Di Missouri, kepolosan bisa memberikan dasar untuk pengampunan. Namun, meskipun ada bukti ketidakbersalahannya dan dukungan dari jaksa penuntut dan keluarga Gayle, Williams tidak menerima pengampunan dari gubernur. Meskipun dikenal sebagai “pengampun yang produktif,” Parson telah menolak sekitar 2.400 permintaan di Missouri sambil memberikan 618 pengampunan dan 20 keringanan hukuman hingga November 2023.

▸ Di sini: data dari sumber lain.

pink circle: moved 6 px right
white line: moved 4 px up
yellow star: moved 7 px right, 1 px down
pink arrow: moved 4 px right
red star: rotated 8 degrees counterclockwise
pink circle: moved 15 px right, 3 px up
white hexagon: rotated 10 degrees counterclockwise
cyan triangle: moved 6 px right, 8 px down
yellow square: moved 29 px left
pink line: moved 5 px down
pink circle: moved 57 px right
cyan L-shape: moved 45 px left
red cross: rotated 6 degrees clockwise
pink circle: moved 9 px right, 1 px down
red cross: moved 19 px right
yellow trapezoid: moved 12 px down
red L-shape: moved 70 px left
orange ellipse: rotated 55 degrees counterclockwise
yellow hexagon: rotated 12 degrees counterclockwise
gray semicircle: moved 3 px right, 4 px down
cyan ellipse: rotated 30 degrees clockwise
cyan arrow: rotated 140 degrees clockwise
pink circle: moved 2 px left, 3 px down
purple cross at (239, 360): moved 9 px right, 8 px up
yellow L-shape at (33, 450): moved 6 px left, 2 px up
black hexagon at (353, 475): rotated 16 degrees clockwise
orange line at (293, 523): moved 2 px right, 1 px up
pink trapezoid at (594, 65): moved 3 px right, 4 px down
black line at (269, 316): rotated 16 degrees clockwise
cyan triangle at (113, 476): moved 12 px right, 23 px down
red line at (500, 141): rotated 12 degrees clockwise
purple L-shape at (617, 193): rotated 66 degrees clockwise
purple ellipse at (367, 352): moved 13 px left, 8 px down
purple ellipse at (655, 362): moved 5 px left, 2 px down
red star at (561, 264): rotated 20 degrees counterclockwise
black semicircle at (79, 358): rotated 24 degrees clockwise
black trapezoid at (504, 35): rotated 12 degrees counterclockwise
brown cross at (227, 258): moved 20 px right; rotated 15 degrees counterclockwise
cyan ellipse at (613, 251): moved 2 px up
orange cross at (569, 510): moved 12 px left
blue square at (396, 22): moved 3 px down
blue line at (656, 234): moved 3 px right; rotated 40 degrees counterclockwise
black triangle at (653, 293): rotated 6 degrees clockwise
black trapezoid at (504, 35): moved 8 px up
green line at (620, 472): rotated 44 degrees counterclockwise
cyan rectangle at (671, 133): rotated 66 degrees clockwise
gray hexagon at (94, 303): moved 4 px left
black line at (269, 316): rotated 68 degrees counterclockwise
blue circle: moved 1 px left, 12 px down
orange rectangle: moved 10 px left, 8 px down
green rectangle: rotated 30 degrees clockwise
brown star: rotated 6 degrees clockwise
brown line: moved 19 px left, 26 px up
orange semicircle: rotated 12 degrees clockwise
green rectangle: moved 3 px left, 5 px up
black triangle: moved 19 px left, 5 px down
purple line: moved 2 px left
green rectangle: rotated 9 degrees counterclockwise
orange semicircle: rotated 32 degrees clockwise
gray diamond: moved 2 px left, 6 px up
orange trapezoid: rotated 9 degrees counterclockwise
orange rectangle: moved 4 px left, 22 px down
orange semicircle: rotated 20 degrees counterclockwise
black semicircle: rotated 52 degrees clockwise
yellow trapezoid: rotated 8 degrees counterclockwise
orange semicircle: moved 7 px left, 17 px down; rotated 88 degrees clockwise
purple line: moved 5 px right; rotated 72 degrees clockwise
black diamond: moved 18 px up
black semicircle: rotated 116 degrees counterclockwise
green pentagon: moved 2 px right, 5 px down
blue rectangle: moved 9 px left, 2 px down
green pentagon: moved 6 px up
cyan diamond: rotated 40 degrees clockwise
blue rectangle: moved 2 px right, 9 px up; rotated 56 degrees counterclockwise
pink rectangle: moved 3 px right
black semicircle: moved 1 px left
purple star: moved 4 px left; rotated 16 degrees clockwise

Karena mustahil untuk mengajukan banding atas keputusan pengampunan kepada otoritas yang lebih tinggi, nyawa Williams, seperti nyawa ribuan orang lainnya di seluruh negeri, bergantung pada kemauan satu orang saja. Di banyak negara bagianGubernur tidak memiliki kewenangan sepihak seperti yang dimiliki Parson. Namun fakta itu hanya membatasi pengampunan sebagai katup pengaman untuk hukuman yang salah. Dengan keringanan habeas corpus yang sebagian besar tidak tersedia meskipun ada bukti ketidakbersalahan, ini berarti bahwa AS memenjarakan (dan bahkan mengeksekusi) terlalu banyak orang yang salah, sementara sistem penjara menghabiskan biaya rata-rata $80 miliar setahun.

Sistem peradilan yang menganut prinsip menang-kalah-kalah ini tidak memiliki tempat di Amerika modern, ketika kemajuan teknologi dapat digunakan untuk meminimalkan jumlah orang yang membayar harga tinggi atas kejahatan yang tidak mereka lakukan. Diperlukan kemauan rakyat agar cukup peduli untuk menuntut reformasi.

Kimberly Wehleadalah penulis buku baru “Kekuatan Pengampunan: Cara Kerja Sistem Pengampunan — dan Alasannya.”



Juliana Ribeiro
Juliana Ribeiro is an accomplished News Reporter and Editor with a degree in Journalism from University of São Paulo. With more than 6 years of experience in international news reporting, Juliana has covered significant global events across Latin America, Europe, and Asia. Renowned for her investigative skills and balanced reporting, she now leads news coverage at Agen BRILink dan BRI, where she is dedicated to delivering accurate, impactful stories to inform and engage readers worldwide.